Version comparison data:
++++++
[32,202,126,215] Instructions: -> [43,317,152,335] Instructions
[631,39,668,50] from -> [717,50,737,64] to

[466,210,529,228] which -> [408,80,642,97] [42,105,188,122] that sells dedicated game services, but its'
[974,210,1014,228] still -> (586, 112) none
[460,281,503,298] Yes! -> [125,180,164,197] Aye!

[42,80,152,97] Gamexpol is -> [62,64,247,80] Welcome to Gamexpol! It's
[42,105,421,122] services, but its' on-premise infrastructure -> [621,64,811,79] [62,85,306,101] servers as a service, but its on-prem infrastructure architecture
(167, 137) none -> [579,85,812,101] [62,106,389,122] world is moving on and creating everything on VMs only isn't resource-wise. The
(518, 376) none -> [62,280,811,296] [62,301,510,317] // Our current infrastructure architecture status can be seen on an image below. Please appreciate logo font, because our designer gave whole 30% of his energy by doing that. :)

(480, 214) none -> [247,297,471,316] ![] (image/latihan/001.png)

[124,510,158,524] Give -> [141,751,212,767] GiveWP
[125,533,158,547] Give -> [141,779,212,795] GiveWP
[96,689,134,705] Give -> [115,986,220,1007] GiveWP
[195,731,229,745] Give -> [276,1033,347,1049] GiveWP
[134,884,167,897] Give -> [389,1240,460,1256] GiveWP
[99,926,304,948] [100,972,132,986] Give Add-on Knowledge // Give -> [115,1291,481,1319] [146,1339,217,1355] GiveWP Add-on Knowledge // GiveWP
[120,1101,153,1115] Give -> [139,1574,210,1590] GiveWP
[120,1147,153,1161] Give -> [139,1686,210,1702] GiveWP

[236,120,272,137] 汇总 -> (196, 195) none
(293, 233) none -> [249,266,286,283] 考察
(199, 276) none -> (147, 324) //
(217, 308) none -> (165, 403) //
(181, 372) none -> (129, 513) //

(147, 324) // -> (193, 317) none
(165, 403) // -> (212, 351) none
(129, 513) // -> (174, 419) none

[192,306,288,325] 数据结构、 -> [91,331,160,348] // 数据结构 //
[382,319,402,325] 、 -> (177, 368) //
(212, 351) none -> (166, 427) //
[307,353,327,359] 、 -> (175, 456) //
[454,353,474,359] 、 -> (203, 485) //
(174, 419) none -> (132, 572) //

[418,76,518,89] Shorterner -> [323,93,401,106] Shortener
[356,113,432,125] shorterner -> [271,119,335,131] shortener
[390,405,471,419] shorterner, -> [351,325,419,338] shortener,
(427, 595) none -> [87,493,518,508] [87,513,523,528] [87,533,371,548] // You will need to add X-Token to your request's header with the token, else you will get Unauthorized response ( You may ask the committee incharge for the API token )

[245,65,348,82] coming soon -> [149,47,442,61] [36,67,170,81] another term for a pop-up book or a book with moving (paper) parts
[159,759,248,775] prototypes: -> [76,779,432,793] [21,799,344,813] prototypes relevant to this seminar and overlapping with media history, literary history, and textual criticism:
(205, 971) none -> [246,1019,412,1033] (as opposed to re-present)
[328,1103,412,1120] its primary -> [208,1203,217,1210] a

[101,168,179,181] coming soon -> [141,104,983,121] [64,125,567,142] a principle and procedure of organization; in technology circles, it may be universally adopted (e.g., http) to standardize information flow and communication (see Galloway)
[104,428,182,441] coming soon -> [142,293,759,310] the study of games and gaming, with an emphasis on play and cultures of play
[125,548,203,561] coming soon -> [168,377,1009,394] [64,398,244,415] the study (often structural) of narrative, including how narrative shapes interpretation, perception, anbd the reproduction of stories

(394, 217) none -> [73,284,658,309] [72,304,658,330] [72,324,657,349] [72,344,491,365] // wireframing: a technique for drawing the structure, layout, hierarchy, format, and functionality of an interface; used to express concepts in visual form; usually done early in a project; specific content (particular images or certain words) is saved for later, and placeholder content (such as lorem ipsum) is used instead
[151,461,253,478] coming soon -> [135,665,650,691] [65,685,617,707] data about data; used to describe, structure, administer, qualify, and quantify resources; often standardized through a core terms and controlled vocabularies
++++++
What the task requires: Please print the lines from the start of the records up to and including the line with "[418,76,518,89] Shorterner ->", copying each one exactly and leaving out the rest.

Answer space:
[32,202,126,215] Instructions: -> [43,317,152,335] Instructions
[631,39,668,50] from -> [717,50,737,64] to

[466,210,529,228] which -> [408,80,642,97] [42,105,188,122] that sells dedicated game services, but its'
[974,210,1014,228] still -> (586, 112) none
[460,281,503,298] Yes! -> [125,180,164,197] Aye!

[42,80,152,97] Gamexpol is -> [62,64,247,80] Welcome to Gamexpol! It's
[42,105,421,122] services, but its' on-premise infrastructure -> [621,64,811,79] [62,85,306,101] servers as a service, but its on-prem infrastructure architecture
(167, 137) none -> [579,85,812,101] [62,106,389,122] world is moving on and creating everything on VMs only isn't resource-wise. The
(518, 376) none -> [62,280,811,296] [62,301,510,317] // Our current infrastructure architecture status can be seen on an image below. Please appreciate logo font, because our designer gave whole 30% of his energy by doing that. :)

(480, 214) none -> [247,297,471,316] ![] (image/latihan/001.png)

[124,510,158,524] Give -> [141,751,212,767] GiveWP
[125,533,158,547] Give -> [141,779,212,795] GiveWP
[96,689,134,705] Give -> [115,986,220,1007] GiveWP
[195,731,229,745] Give -> [276,1033,347,1049] GiveWP
[134,884,167,897] Give -> [389,1240,460,1256] GiveWP
[99,926,304,948] [100,972,132,986] Give Add-on Knowledge // Give -> [115,1291,481,1319] [146,1339,217,1355] GiveWP Add-on Knowledge // GiveWP
[120,1101,153,1115] Give -> [139,1574,210,1590] GiveWP
[120,1147,153,1161] Give -> [139,1686,210,1702] GiveWP

[236,120,272,137] 汇总 -> (196, 195) none
(293, 233) none -> [249,266,286,283] 考察
(199, 276) none -> (147, 324) //
(217, 308) none -> (165, 403) //
(181, 372) none -> (129, 513) //

(147, 324) // -> (193, 317) none
(165, 403) // -> (212, 351) none
(129, 513) // -> (174, 419) none

[192,306,288,325] 数据结构、 -> [91,331,160,348] // 数据结构 //
[382,319,402,325] 、 -> (177, 368) //
(212, 351) none -> (166, 427) //
[307,353,327,359] 、 -> (175, 456) //
[454,353,474,359] 、 -> (203, 485) //
(174, 419) none -> (132, 572) //

[418,76,518,89] Shorterner -> [323,93,401,106] Shortener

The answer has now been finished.